→ WORK REQUEST
Your answer should consist of every line in the records that holds "down".

*** DATA EXTRACTS Section Begins ***

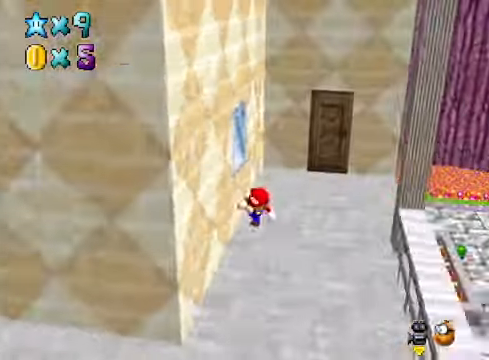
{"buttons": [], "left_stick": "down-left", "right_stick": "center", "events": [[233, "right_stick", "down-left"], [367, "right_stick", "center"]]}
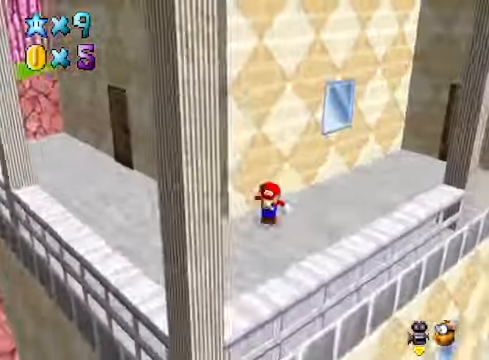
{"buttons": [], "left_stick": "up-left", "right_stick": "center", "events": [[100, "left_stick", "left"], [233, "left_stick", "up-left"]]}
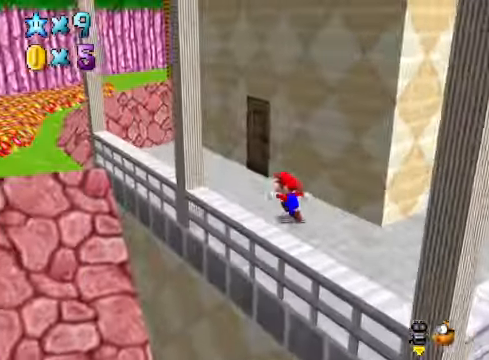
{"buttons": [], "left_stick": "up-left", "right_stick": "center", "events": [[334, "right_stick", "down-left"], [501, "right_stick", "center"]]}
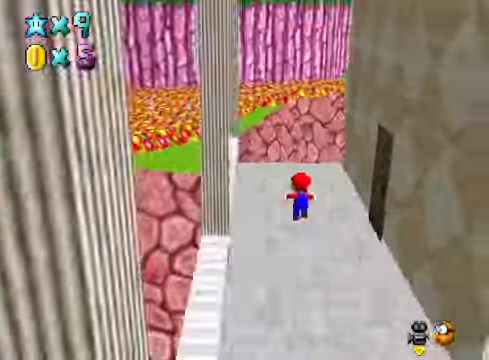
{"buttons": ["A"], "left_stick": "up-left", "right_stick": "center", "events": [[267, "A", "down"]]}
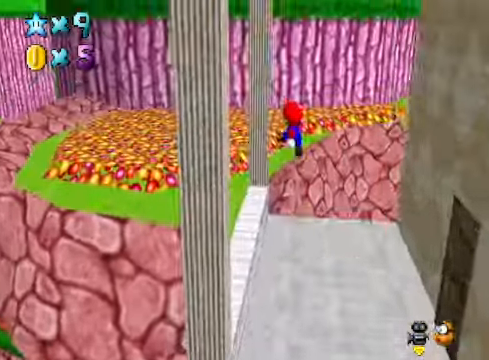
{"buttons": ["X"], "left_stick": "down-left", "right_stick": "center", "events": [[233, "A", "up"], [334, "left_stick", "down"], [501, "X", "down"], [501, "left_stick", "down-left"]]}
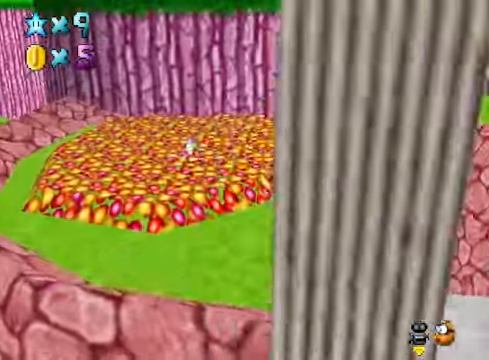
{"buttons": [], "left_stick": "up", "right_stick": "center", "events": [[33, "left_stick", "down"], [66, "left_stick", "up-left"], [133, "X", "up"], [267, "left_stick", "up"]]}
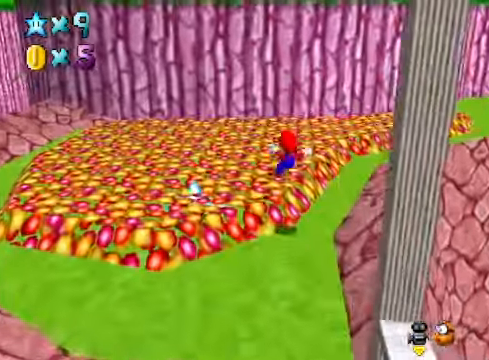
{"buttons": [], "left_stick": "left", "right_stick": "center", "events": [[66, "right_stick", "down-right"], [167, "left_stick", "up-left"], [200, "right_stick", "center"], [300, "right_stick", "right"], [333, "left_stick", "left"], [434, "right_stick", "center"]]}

*** DATA EXTRACTS Section Ends ***

→ OUTPUT OF THE EXERCISE
{"buttons": [], "left_stick": "down-left", "right_stick": "center", "events": [[233, "right_stick", "down-left"], [367, "right_stick", "center"]]}
{"buttons": [], "left_stick": "up-left", "right_stick": "center", "events": [[334, "right_stick", "down-left"], [501, "right_stick", "center"]]}
{"buttons": ["A"], "left_stick": "up-left", "right_stick": "center", "events": [[267, "A", "down"]]}
{"buttons": ["X"], "left_stick": "down-left", "right_stick": "center", "events": [[233, "A", "up"], [334, "left_stick", "down"], [501, "X", "down"], [501, "left_stick", "down-left"]]}
{"buttons": [], "left_stick": "up", "right_stick": "center", "events": [[33, "left_stick", "down"], [66, "left_stick", "up-left"], [133, "X", "up"], [267, "left_stick", "up"]]}
{"buttons": [], "left_stick": "left", "right_stick": "center", "events": [[66, "right_stick", "down-right"], [167, "left_stick", "up-left"], [200, "right_stick", "center"], [300, "right_stick", "right"], [333, "left_stick", "left"], [434, "right_stick", "center"]]}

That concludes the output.